Eating jengkol will generally leave a trace of jengkol on your breath, mouth and urine. Complaints of symptoms due to poisoning generally occur 5-12 hours after consuming jengkol.
Symptoms can include nausea, vomiting, abdominal pain, sometimes accompanied by vomiting, attacks of colic and pain during urination, dysuria (urinary disorders), and hematuria (blood in the urine) . The presence of blood in the urine is caused by a wound in the stomach, urinary tract, even in the kidneys due to being scratched by sharp jengkolat acid crystals.
If symptoms persist, jengkolat acid poisoning can cause acute kidney failure, which is characterized by the oliguri-anuria phase (very little urine out), which is then followed by the polyuria phase (very large amounts of urine within a certain period). A urine test in the laboratory can show the appearance of a jengkolat acid molecule in the form of a pointed needle that sometimes clots into a bond. Based on their chemical reactions, acute renal failure due to jengkolat acid poisoning can be juxtaposed with acute gout nephropathy.
How to treat jengkolat acid poisoning?
Mild jengkolat poisoning (low back pain and abdominal colic pain) can generally be managed by increasing drinking water and giving 2 grams of sodium bicarbonate 4 times a day orally until the symptoms gradually subside. Whereas in cases of severe poisoning (oliguria, hematuria, anuria, or unable to drink), patients need to be referred to the hospital for further medical treatment.
What should be done to prevent kidney poisoning from eating jengkol?

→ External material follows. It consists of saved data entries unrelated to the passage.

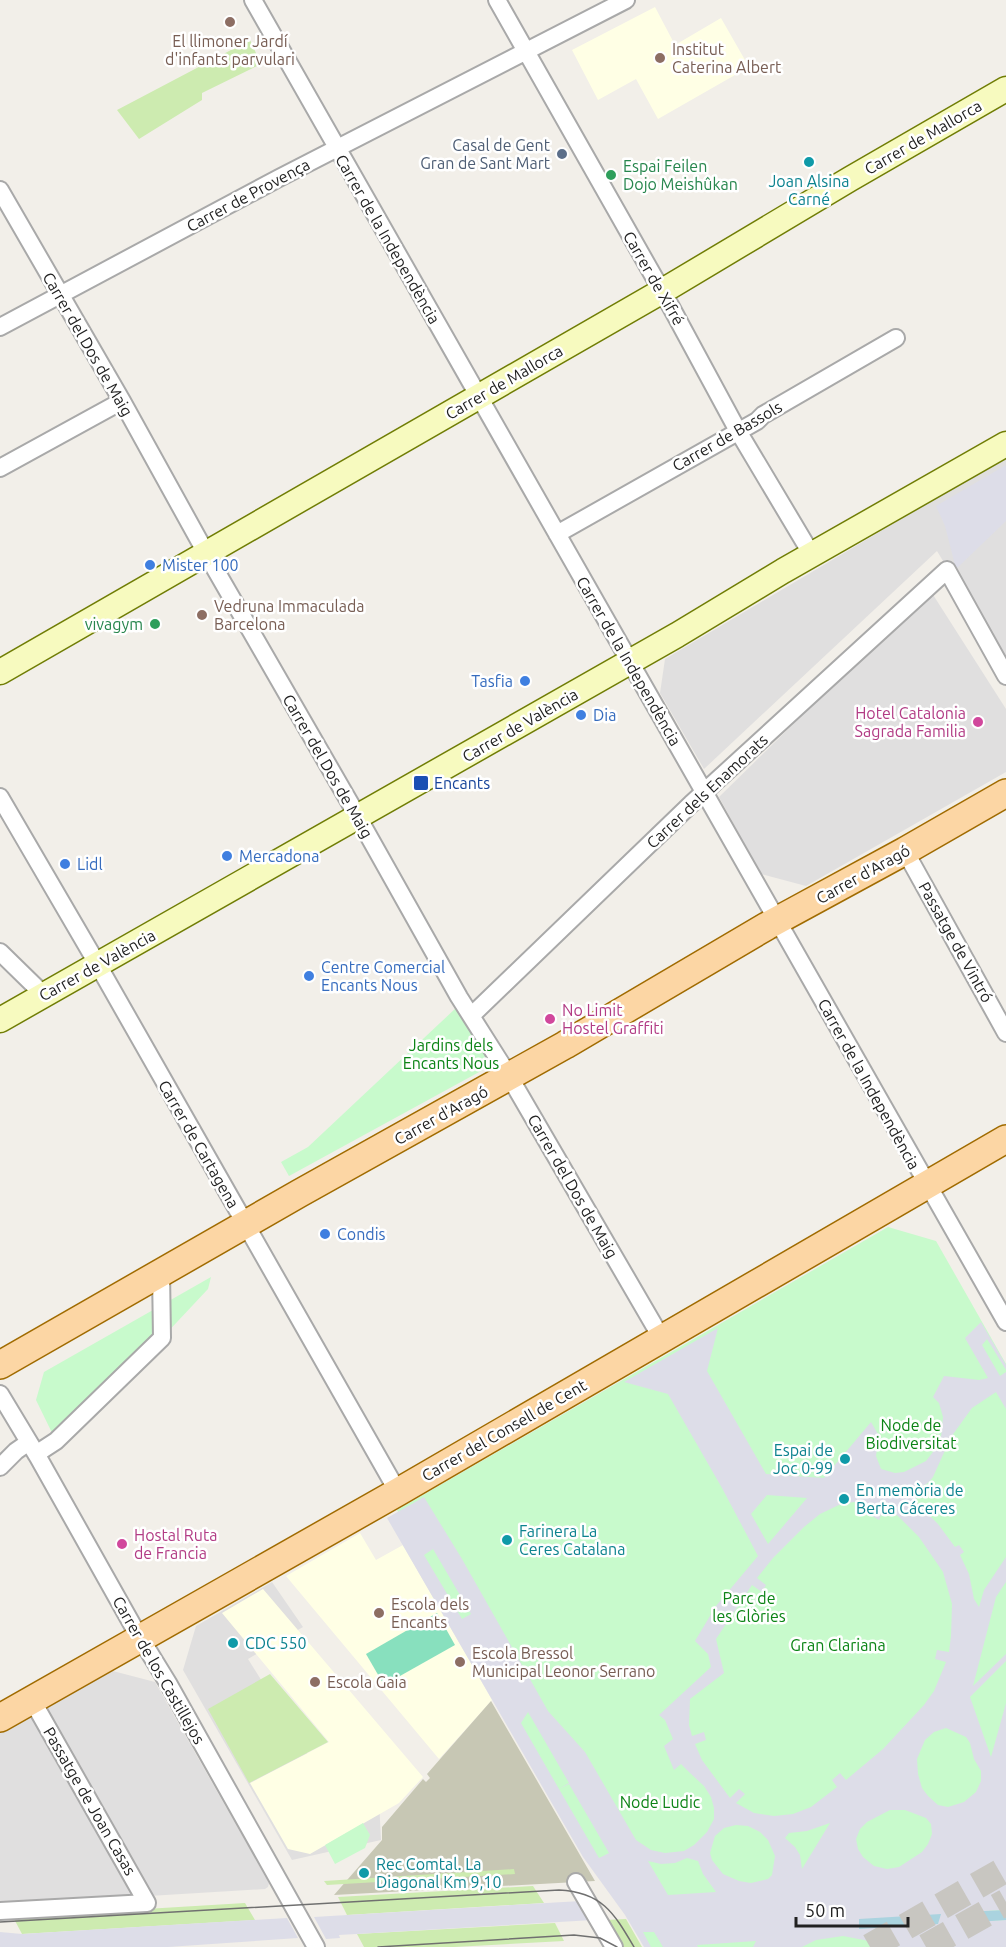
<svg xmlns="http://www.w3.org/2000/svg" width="1006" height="1947" font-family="Ubuntu,sans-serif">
<rect width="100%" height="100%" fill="#f2efe9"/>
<!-- residential -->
<path fill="#e0dfdf" d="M1006,457v208l-69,-114 -233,218 -44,-76 5,-34z
M930,590l76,119v63l-200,114 -45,-12 -42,-77z
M272,1582l31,45 -55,32 79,126 51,-4 3,59 -89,20 -109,-190 13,-44z
M109,1670l46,12 114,201 -1,4 -3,2 -265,16v-172z"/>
<!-- education -->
<path fill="#ffffe5" d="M655,7l20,38 46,-27 28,49 -91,52 -22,-40 -38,21 -26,-50z
M360,1533l16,27 27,-15 89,155 -53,59 -153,-183z
M263,1589l160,188 -24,26 -89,51 -22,-5 -38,-66 79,-41 -107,-129z"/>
<!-- construction -->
<path fill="#c7c7b4" d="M491,1701l104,180 -261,14 48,-55v-13l41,-48 3,3 4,-4 -3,-4z"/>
<!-- grass -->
<path fill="#cdebb0" d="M250,40l11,24 -59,29v7l-63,39 -22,-29z
M270,1674l58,68 -79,41 -41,-74z
M514,1869l1,5 -188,11 -3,-4z
M533,1886l11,17 -197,12 -9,-18z
M245,1903l10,17 -233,14 -9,-17z
M626,1919l16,28h-22l-15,-27z
M555,1923l9,18 -110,6h-90l-7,-13z"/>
<!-- park -->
<path fill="#c8facc" d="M457,1007l35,58 -203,111 -8,-14 27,-15z
M888,1227l48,14 70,123v583h-357l-112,-190 -140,-247z
M211,1277l-3,12 -46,49 -106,103 -20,-41 8,-28z
M363,1823l7,12 -5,13 -30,16 -10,-19z"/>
<!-- pitch -->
<path fill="#88e0be" d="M437,1613l18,32 -71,40 -18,-31z"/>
<!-- plaza -->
<path fill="#dddde8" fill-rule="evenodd" d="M1006,465v56l-50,48 -11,-43 -9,-20z
M981,1322l25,43v5l-19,-31 -5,6 18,31 6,-4v37l-10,-17 -24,16 -21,29 -18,40 -5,6 -13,7 2,13 21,21 17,23 4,-2 5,7 -4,3 9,19 5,25 5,8 5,-17 22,-33v25l-10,15 -23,89 33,-32v7l-36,36 21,60 15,-54v207l-41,2 -2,10 43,-2v27h-127l-10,-6 -26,-5 -27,4 -14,7h-49l3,-6 -59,4 1,2h-35l-9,-15h-11l8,15h-7l-19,-32 -42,-58 -196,-339 37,-21 38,62 86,152 37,41 51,88 15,10 14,3 19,-2 10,-6 13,-13 7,-13v-11l-3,-11 -7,-11 -14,-13 -9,-9 -7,6 -10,-24 9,-7 -8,-19 -6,-5 52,-48 -3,-13 -13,-13 21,-35 42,-50 -36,-68 -54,-94 -44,-12 94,-54 -11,43 59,103 58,4 47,-56 8,14 -3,20 5,13 14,4 9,-1 22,-11 10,-13 5,-11 2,-20 -4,-14 -6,-6 11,-21 35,4 9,-2 -23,-40zM767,1495l40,3 -39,46 -17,-30zM854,1502l22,3 -4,11 7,4 5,-12 14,8 21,21 24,35 9,32 -1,32 -2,16 -12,-2 -2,9 11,3 -12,29 -10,14 -41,44 -37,31 -6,-7 -8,7 5,7 -26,20 -18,7 -19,2 -20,-3 -18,-10 9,-9 -6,-5 -9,9 -28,-38 -7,-16 11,-4 -2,-8 -12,4 -3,-11 1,-26 34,-26 -8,-34 36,-54 10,7 4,-7 -9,-7 16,-20 31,-31 16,-13 21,-10zM433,1549l38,65 -9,5 -38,-64zM528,1712l41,71 -10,6 -38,-66zM946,1728l20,9 4,6 4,16 7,12v10l-5,11 -12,10 -16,5 -10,-2 -10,-9 -6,-8 -4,-14 -1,-15 8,-19 9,-8zM569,1784l40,69 -10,5 -40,-69zM890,1810h15l21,8 5,6 1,10 -4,10 -6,8 -23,15 -12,2 -13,-3 -11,-9 -5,-8 -2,-10 4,-10 7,-7zM830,1823l-28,46 -2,-14 -5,-8 -10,-9 4,-5 18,-2zM736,1825l12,1 12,6 8,8 7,16 -3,19 -4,4 -17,4 -12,-2 -16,-7 -11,-14 -2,-7 5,-17 9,-8zM687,1858l11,3 5,13 13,18 -48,3 -20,-34 13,3 14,-1z
M581,1901l12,19 -254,15 1,3 -14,1 -12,-22z
M287,1918l11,20 -130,9h-168v-15l22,2z"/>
<!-- water -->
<path fill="#aad3df" d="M1006,1910v10l-44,3 3,-11z
M941,1914l-3,10 -79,5v-10z"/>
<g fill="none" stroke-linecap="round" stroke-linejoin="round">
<!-- primary-tunnel -->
<path stroke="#c8c6c1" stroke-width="27" stroke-dasharray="27 14" stroke-linecap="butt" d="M870,1947l136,-78
M926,1947l80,-45"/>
<defs>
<path id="street" d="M253,0l753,1322
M497,0l174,307 67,124 74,124
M0,190l122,211 89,161 143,248 105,187 50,79 153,263
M0,327l279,-149 347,-178
M0,468l122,-67
M557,534l200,-113 6,-6 133,-77
M0,797l98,168 300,527
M905,851l101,182
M0,952l44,43
M471,1016l220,-212 256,-234 59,106
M0,1394l38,63 95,169 35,57 148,264
M36,1454l20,-13 106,-103 -1,-66
M0,1467l16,-16 13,-9
M576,1882l38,65
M0,1911l147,-8 -115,-203"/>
<path id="secondary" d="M0,672l671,-386 179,-107 156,-90
M0,1020l677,-385 106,-64 223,-127"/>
<path id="primary" d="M0,1365l300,-172 265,-148 202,-119 138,-75 101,-58
M0,1718l398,-226 608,-353"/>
</defs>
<!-- street casing -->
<use href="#street" stroke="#a9a9a9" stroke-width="20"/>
<!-- secondary casing -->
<use href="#secondary" stroke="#707d05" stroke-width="27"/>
<!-- primary casing -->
<use href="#primary" stroke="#a06b00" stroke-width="30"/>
<!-- street -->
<use href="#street" stroke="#fff" stroke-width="16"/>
<!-- secondary -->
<use href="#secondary" stroke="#f7fabf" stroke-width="24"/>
<!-- primary -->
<use href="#primary" stroke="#fcd6a4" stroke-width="27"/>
<!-- tram -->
<path stroke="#707070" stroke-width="1.5" d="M0,1922l559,-32c43,2 55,23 75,57
M378,1947l196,-12 26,3 17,9"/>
</g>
<!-- markers -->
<g fill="#8d6e63" stroke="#fff" stroke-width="2">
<circle cx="230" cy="22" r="6"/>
<circle cx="660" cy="58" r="6"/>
<circle cx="202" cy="615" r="6"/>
<circle cx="379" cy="1613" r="6"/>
<circle cx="460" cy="1662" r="6"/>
<circle cx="315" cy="1682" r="6"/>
</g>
<circle fill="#5c6f8a" stroke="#fff" stroke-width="2" cx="562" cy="154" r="6"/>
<g fill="#0f9aa8" stroke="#fff" stroke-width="2">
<circle cx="809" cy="162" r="6"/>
<circle cx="845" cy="1459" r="6"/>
<circle cx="844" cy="1499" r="6"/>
<circle cx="507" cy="1540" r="6"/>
<circle cx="233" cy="1643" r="6"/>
<circle cx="364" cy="1873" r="6"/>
</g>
<g fill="#2e9e5b" stroke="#fff" stroke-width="2">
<circle cx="611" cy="175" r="6"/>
<circle cx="155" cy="624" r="6"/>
</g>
<g fill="#3f7fe0" stroke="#fff" stroke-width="2">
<circle cx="150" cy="565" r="6"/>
<circle cx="525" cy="681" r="6"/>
<circle cx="581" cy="715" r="6"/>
<circle cx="227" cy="856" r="6"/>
<circle cx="65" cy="864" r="6"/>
<circle cx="309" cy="976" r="6"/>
<circle cx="325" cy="1234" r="6"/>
</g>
<g fill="#d1479c" stroke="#fff" stroke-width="2">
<circle cx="978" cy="722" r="6"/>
<circle cx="550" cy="1019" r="6"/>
<circle cx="122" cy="1544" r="6"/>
</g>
<rect fill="#1a4fb4" stroke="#fff" stroke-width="2" x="413" y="775" width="16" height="16" rx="3"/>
<g text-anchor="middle" stroke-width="5" stroke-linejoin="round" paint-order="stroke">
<!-- education labels -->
<g font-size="16" fill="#785e54" stroke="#fff" text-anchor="start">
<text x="230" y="47" text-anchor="middle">El llimoner Jardí<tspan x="230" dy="18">d'infants parvulari</tspan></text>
<text x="672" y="55">Institut<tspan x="672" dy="18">Caterina Albert</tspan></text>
<text x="214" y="612">Vedruna Immaculada<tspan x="214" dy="18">Barcelona</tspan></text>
<text x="391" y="1610">Escola dels<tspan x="391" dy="18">Encants</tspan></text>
<text x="472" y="1659">Escola Bressol<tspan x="472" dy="18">Municipal Leonor Serrano</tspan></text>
<text x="327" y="1688">Escola Gaia</text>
</g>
<!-- street labels -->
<g font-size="16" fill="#222" stroke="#fff">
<text transform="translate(923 137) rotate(-30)" y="6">Carrer de Mallorca</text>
<text transform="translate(248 195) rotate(-28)" y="6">Carrer de Provença</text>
<text transform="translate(388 239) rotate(60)" y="6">Carrer de la Independència</text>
<text transform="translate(654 278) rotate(60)" y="6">Carrer de Xifré</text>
<text transform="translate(88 344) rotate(60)" y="6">Carrer del Dos de Maig</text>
<text transform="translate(504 382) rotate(-30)" y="6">Carrer de Mallorca</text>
<text transform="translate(727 436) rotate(-30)" y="6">Carrer de Bassols</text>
<text transform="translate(629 661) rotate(60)" y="6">Carrer de la Independència</text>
<text transform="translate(520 725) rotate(-30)" y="6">Carrer de València</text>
<text transform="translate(328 766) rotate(60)" y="6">Carrer del Dos de Maig</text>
<text transform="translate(707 791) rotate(-43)" y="6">Carrer dels Enamorats</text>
<text transform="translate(863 874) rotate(-29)" y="6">Carrer d'Aragó</text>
<text transform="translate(956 942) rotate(61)" y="6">Passatge de Vintró</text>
<text transform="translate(97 965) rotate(-29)" y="6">Carrer de València</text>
<text transform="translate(869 1084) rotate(61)" y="6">Carrer de la Independència</text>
<text transform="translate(441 1115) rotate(-29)" y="6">Carrer d'Aragó</text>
<text transform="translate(199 1144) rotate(60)" y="6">Carrer de Cartagena</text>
<text transform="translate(573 1186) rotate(60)" y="6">Carrer del Dos de Maig</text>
<text transform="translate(504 1430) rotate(-30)" y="6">Carrer del Consell de Cent</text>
<text transform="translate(159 1670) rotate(60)" y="6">Carrer de los Castillejos</text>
<text transform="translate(90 1801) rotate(60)" y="6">Passatge de Joan Casas</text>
</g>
<!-- service labels -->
<g font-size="16" fill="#4e5e75" stroke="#fff" text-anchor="end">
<text x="550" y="151">Casal de Gent<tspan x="550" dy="18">Gran de Sant Mart</tspan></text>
</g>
<!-- leisure labels -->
<g font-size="16" fill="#27864d" stroke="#fff" text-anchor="start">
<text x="623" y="172">Espai Feilen<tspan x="623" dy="18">Dojo Meishûkan</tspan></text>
<text x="143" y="630" text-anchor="end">vivagym</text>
</g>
<!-- culture labels -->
<g font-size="16" fill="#0d838f" stroke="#fff" text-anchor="start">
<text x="809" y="187" text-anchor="middle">Joan Alsina<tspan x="809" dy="18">Carné</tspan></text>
<text x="833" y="1456" text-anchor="end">Espai de<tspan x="833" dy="18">Joc 0-99</tspan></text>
<text x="856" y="1496">En memòria de<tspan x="856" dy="18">Berta Cáceres</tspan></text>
<text x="519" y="1537">Farinera La<tspan x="519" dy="18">Ceres Catalana</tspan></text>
<text x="245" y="1649">CDC 550</text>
<text x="376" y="1870">Rec Comtal. La<tspan x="376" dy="18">Diagonal Km 9,10</tspan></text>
</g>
<!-- shop labels -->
<g font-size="16" fill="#366cbe" stroke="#fff" text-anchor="start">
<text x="162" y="571">Mister 100</text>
<text x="513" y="687" text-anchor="end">Tasfia</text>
<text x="593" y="721">Dia</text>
<text x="239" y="862">Mercadona</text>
<text x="77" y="870">Lidl</text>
<text x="321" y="973">Centre Comercial<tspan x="321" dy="18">Encants Nous</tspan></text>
<text x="337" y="1240">Condis</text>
</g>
<!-- hotel labels -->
<g font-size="16" fill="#b23c85" stroke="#fff" text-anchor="start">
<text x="966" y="719" text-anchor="end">Hotel Catalonia<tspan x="966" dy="18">Sagrada Familia</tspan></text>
<text x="562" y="1016">No Limit<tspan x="562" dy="18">Hostel Graffiti</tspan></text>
<text x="134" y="1541">Hostal Ruta<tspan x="134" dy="18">de Francia</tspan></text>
</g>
<!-- transit labels -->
<g font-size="16" fill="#164399" stroke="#fff" text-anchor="start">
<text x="434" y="789">Encants</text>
</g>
<!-- park labels -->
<g font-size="16" fill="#0c8416" stroke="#fff">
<text x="451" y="1051">Jardins dels<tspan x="451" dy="18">Encants Nous</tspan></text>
<text x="911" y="1431">Node de<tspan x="911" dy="18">Biodiversitat</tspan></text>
<text x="749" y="1604">Parc de<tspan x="749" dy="18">les Glòries</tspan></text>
<text x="838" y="1651">Gran Clariana</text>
<text x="660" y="1808">Node Ludic</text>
</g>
</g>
<!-- scale -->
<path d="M796 1917v9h112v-9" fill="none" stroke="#222222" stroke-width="3"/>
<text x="805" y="1917" font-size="18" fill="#222222" stroke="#ffffff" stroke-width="4.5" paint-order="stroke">50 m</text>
</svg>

For those of you who are jengkol lovers, you should avoid eating jengkol when the stomach is completely empty, and do not be accompanied by other foods /drinks that are also acidic. Also avoid eating raw jengkol. Cook the jengkol until it is fully cooked so that the jengkolat acid content breaks down and decreases its concentration.
Finally, we know you don't feel able to live without eating jengkol, but don't overdo it. Overdoing is not always better.